N. M. R. Subbaraman (14 August 1905 – 25 January 1983) was an Indian freedom fighter and politician from Tamil Nadu. He was a member of Parliament from the Madurai constituency (1962-1967). He was also called "Madurai Gandhi" for his Gandhian principles.

== Biography ==
Subbaraman was born on 14 August 1905 to a wealthy Saurashtra family of Naatamai Malli Rayalu Iyer and Kaveri Ammal in Madurai, Madras Presidency, British India. He studied at Sourashtra High School, Madurai and Visva-Bharati University, Santiniketan. He joined the Indian National Congress and participated in Indian independence movement at a young age.
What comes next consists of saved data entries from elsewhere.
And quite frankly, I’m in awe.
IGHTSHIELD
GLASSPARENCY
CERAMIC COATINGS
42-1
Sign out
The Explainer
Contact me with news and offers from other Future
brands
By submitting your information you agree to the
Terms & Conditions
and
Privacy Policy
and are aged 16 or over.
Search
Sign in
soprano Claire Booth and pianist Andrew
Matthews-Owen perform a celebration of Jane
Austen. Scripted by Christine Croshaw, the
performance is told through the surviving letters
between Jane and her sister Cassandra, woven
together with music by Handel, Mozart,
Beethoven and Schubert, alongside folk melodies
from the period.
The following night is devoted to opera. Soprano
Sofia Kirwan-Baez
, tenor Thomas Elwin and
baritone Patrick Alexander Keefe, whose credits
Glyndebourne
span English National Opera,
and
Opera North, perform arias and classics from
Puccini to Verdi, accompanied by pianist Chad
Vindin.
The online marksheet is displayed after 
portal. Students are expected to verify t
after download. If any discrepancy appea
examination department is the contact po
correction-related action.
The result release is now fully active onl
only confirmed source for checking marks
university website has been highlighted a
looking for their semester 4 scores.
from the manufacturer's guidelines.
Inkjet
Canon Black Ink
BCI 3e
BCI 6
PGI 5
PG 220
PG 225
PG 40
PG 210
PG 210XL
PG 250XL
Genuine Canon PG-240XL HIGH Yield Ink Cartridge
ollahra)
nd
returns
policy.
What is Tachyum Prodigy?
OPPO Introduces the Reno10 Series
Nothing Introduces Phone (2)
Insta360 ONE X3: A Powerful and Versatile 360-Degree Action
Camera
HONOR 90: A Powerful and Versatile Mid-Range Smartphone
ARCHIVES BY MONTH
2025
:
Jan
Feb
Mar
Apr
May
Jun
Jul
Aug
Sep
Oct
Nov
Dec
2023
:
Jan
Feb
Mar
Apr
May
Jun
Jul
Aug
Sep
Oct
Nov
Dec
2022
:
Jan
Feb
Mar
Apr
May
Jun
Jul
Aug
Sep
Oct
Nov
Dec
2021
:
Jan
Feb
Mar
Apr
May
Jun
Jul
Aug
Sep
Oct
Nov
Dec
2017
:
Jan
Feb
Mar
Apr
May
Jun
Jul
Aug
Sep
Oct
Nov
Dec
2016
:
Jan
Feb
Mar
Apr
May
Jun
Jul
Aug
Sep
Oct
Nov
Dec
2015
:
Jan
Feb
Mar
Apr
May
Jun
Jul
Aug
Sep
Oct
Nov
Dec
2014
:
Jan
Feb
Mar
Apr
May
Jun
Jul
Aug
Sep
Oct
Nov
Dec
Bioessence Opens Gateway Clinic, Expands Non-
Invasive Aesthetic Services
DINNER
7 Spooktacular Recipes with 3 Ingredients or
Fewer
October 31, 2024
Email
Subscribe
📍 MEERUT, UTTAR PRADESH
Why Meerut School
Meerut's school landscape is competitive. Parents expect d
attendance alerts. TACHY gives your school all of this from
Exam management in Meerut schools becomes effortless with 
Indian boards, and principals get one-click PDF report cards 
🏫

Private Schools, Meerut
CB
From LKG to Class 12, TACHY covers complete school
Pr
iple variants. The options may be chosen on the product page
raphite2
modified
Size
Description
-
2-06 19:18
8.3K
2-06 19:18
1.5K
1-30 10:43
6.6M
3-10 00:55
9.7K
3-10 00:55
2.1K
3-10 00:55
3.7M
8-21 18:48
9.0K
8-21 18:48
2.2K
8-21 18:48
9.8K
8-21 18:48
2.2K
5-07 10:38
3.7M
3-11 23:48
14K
He was imprisoned for five years during the independence movement along with his wife Parvatavardhani. Mahatma Gandhi stayed at his bungalow during a visit to Madurai. As a member of the Harijan Sevak Sangh, an organisation founded by Gandhi to remove untouchability from the Indian society, he worked for the advancement of the depressed classes. He, along with A. Vaidyanatha Iyer, organised a temple entry conference and helped the people of the depressed classes to enter Meenakshi Amman Temple. He was involved in the Bhoodan movement and donated his 100 acres of land to the movement. He contributed to establishing the first Gandhi Memorial Museum in Madurai.

He won the 1937 and 1946 elections and served as the state legislator in the Madras Presidency. He was elected as a member of Parliament in the 1962 Lok Sabha election from Madurai.

He died on 25 January 1983 in Madurai. In 2005, to commemorate his 100th birthday, the Government of India issued a stamp with his image. In 2007, a women's college was named after him.